Catriona Jackson, Universities Australia Chief Executive
Much has been made recently of the role international students play in our migration mix. Contrary to the opinion of some, these wonderfully talented and ethnically diverse people are not responsible for the nation’s housing mess or the strain on other vital infrastructure.
It is unfair to place the blame squarely at their feet because the housing crisis is not a new issue. Housing has been the Achilles heel of successive governments for decades. Policies have lagged our growing population for a long time. International students are not the cause.
There are also the obvious and residual consequences of COVID-19. Workforce shortages and supply issues fuelled by the pandemic continue to act as a handbrake on our construction sector, slowing the building of new homes.
We must stop using international students as scapegoats for what is clearly a bigger policy problem. We are bigger than that.
To that end, it was good to see that Home Affairs Minister Clare O’Neil did not deploy the blunt policy instrument of a cap on international student places in the government’s new migration strategy. But universities remain wary that the government has not entirely ruled out this course of action.
Going down this path would ignore the very real and significant contribution international students make to our nation. It would undo decades of careful and strategic work by our universities to give Australia a competitive edge in the global battle for skills and knowledge. This is critical in the context of the skills shortages crippling large parts of the economy.
The position of strength we hold has seen education grow to become the biggest export we don’t dig out of the ground. Each year, it adds tens of billions of dollars to the economy, helping pay for essential services and underpinning a higher and more sustainable standard of living for all Australians.

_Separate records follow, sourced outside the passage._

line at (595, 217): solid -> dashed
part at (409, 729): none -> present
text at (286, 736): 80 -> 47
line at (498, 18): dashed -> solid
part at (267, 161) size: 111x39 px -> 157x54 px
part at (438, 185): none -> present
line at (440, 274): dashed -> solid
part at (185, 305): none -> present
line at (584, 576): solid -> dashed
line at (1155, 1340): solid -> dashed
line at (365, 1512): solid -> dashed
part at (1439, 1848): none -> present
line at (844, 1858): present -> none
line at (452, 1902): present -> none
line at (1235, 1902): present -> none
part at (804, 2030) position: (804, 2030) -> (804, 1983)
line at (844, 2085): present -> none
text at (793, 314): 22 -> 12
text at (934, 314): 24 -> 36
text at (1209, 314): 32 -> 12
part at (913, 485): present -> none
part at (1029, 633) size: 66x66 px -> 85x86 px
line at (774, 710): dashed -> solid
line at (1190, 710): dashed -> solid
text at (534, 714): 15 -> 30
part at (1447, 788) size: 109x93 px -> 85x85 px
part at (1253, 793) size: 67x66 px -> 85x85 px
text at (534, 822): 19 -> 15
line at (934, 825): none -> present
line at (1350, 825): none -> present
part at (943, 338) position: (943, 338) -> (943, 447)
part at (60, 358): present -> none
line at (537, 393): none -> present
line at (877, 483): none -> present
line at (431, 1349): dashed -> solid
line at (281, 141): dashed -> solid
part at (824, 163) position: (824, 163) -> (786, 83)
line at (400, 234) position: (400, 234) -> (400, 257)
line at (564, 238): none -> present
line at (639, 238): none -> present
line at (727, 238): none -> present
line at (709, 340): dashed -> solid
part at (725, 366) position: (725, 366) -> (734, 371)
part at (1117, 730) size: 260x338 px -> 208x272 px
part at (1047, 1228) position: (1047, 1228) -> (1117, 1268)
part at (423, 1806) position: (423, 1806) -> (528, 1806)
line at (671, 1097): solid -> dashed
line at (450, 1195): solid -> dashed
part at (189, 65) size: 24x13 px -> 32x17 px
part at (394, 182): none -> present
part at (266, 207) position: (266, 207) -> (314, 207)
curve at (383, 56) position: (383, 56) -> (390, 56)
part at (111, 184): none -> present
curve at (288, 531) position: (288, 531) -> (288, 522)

We educate students from over 140 countries, and we do it well, which is why we are one of the world’s leading providers of international education. Right now, we have around 750,000 international students studying in Australia – the majority coming from countries like China, India and Nepal. These countries, like Australia, understand that a highly educated, working age population is key to economic strength.
Beyond the numbers, education makes us friends. It acts as a bridge between nations and supports regional stability which is only becoming more important in an increasingly complex geopolitical environment.
There is also the role of research – Australian researchers working with their international peers to tackle global challenges such as the energy transition and pandemics, to shore up our food and water security, and to develop new technologies crucial to national and regional security. Our government, and those around the world, are reliant on universities for this work.
Much of the recent conversation around international students and migration has largely ignored the very real benefits international education brings. It has also failed to recognise that changes to policy settings – no matter how politically popular on the day – can put all of this at risk.
Universities have welcomed government action to strengthen the integrity of our international education sector, to ensure we are attracting students with genuine ambition to study. We also support measures in the migration strategy to attract researchers to our universities and keep more international graduates here, using their Australian education in Australia.
But we need to ensure that any changes to our international education policy settings, now or in the future, are weighed carefully against the enormous benefits for which the sector is responsible. We must also recognise that changes in the international landscape in the coming decades will present both challenges and opportunities for universities and that government support for the role our institutions play internationally is just as important as the role they play domestically.
In the next three decades, countries like India, Nepal and China will continue to rely heavily on Australia to educate their people, but projected changes to the global population mix mean we will need to engage with new partners in the coming decades to sustain education as a major export industry. There is huge potential in Africa and southeast Asia, where many countries will soon have a massive demand for higher education.
There is a global shift in populations of working age people, and the provision of the education they need and deserve must also shift. Australia can and should have a role in educating people across the globe, off the back of a mature and nation-enhancing system we have already established.
We must also ensure we are thinking about the broader benefits of international education and the significant role it plays in diplomacy and regional development. That is, universities’ role in actively shaping global responses to global problems.
The engagement our institutions have with partners across the region and the world – through research or otherwise – to advance relationships and bilateral priorities needs to be understood and valued. Indeed, any future international education strategy needs to clearly articulate and define education’s clear purpose in diplomacy and maintaining the mutual understanding that underpins our place as a responsible, mature middle power.
The recent conversation around migration has served as a reminder that international education can become targeted in narrow political debates. It is too important for that.
Universities are all about good policy, not politics. Leave us out of the political debate of the day and let’s focus on the very real and tangible role international education plays in our nation’s economic growth, in driving social cohesion and in supporting geopolitical security. Now is not the time to rock the foundations of a system that serves Australia’s interests on multiple fronts.